La melodía de todo ello es simple pero potente, y remite a ese territorio arcaico y difuso donde se funden la música religiosa ortodoxo-bizantina, las escuelas de canto sinagogales, la llamada del almuédano a la oración, los cantos de arada castellanos o el primitivo flamenco, en definitiva, todo lo que han podido oír y apreciar nuestros antepasados. Y quizás estas tradiciones musicales puedan explicar también, más allá de las teorías arquitectónicas, el porqué de algunos espacios en los edificios sacros.
En definitiva, la música “de iglesia” es parte de nuestras raíces y aquella tarde de sábado los oyentes, cómodamente instalados en las butacas, pusieron sentir una misma sensación, ese soplo fugaz que trae a veces un déjà vu, viento de otras épocas, de cosas ya vividas, de ciclos que, como los de la Naturaleza, nos atan definitivamente a la tierra.

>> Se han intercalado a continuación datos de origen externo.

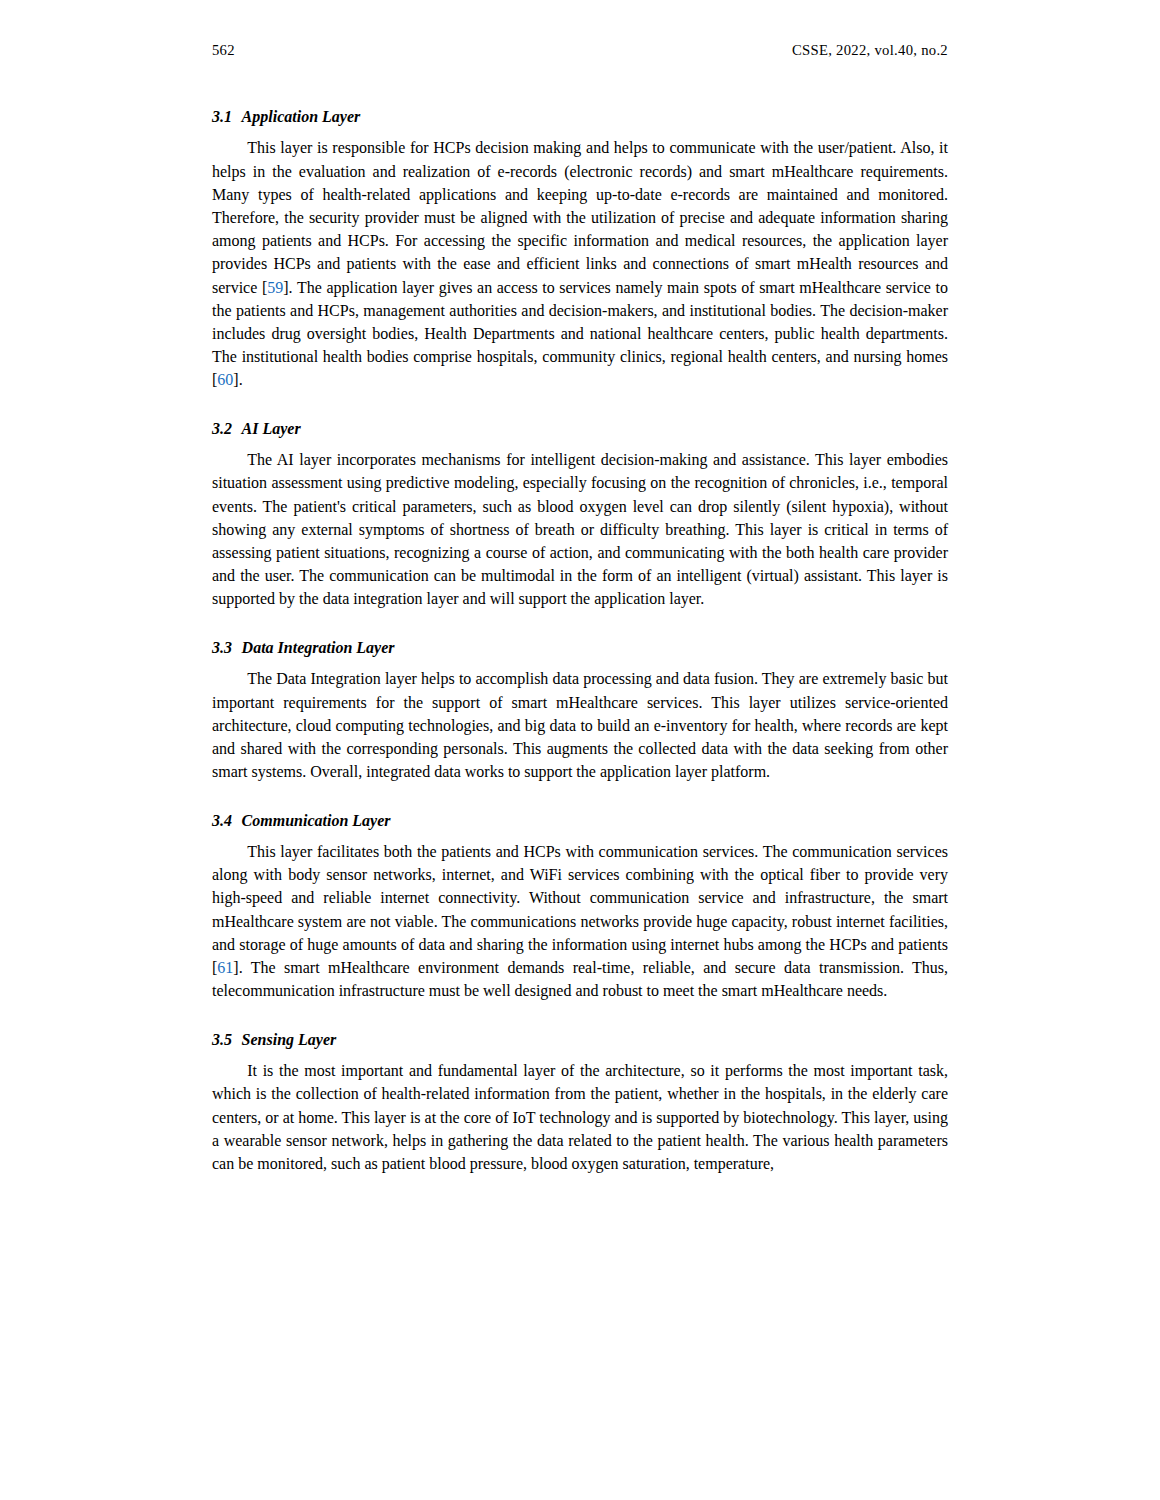562 CSSE, 2022, vol.40, no.2
3.1 Application Layer
This layer is responsible for HCPs decision making and helps to communicate with the user/patient. Also, it helps in the evaluation and realization of e-records (electronic records) and smart mHealthcare requirements. Many types of health-related applications and keeping up-to-date e-records are maintained and monitored. Therefore, the security provider must be aligned with the utilization of precise and adequate information sharing among patients and HCPs. For accessing the specific information and medical resources, the application layer provides HCPs and patients with the ease and efficient links and connections of smart mHealth resources and service [59]. The application layer gives an access to services namely main spots of smart mHealthcare service to the patients and HCPs, management authorities and decision-makers, and institutional bodies. The decision-maker includes drug oversight bodies, Health Departments and national healthcare centers, public health departments. The institutional health bodies comprise hospitals, community clinics, regional health centers, and nursing homes [60].
3.2 AI Layer
The AI layer incorporates mechanisms for intelligent decision-making and assistance. This layer embodies situation assessment using predictive modeling, especially focusing on the recognition of chronicles, i.e., temporal events. The patient's critical parameters, such as blood oxygen level can drop silently (silent hypoxia), without showing any external symptoms of shortness of breath or difficulty breathing. This layer is critical in terms of assessing patient situations, recognizing a course of action, and communicating with the both health care provider and the user. The communication can be multimodal in the form of an intelligent (virtual) assistant. This layer is supported by the data integration layer and will support the application layer.
3.3 Data Integration Layer
The Data Integration layer helps to accomplish data processing and data fusion. They are extremely basic but important requirements for the support of smart mHealthcare services. This layer utilizes service-oriented architecture, cloud computing technologies, and big data to build an e-inventory for health, where records are kept and shared with the corresponding personals. This augments the collected data with the data seeking from other smart systems. Overall, integrated data works to support the application layer platform.
3.4 Communication Layer
This layer facilitates both the patients and HCPs with communication services. The communication services along with body sensor networks, internet, and WiFi services combining with the optical fiber to provide very high-speed and reliable internet connectivity. Without communication service and infrastructure, the smart mHealthcare system are not viable. The communications networks provide huge capacity, robust internet facilities, and storage of huge amounts of data and sharing the information using internet hubs among the HCPs and patients [61]. The smart mHealthcare environment demands real-time, reliable, and secure data transmission. Thus, telecommunication infrastructure must be well designed and robust to meet the smart mHealthcare needs.
3.5 Sensing Layer
It is the most important and fundamental layer of the architecture, so it performs the most important task, which is the collection of health-related information from the patient, whether in the hospitals, in the elderly care centers, or at home. This layer is at the core of IoT technology and is supported by biotechnology. This layer, using a wearable sensor network, helps in gathering the data related to the patient health. The various health parameters can be monitored, such as patient blood pressure, blood oxygen saturation, temperature,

Letizia, magnífico artículo, que completa el exquisito concierto del Coro de Francis Poulenc, lástima que por absurdos prejuicios cierren la puerta a la cultura y la belleza.... quizás esa persona no se perdió Zorra...
Precioso Letizia .
Parece que me transporto al momento y lugar. Eres genial,.
Abrazos
Siempre grato de leer, Letizia, el artículo; tan bueno como siempre. Lo que los regímenes de vendedores de motos de la posmodernidad nos han traído, ójala fueran pensamientos mágicos, al menos habría pensamiento, en lugar de simples señuelos, burdos e insultantes, sin contenido ninguno detrás. Hasta un espejismo, que citas, es más real porque al menos se basa en las reglas de la física.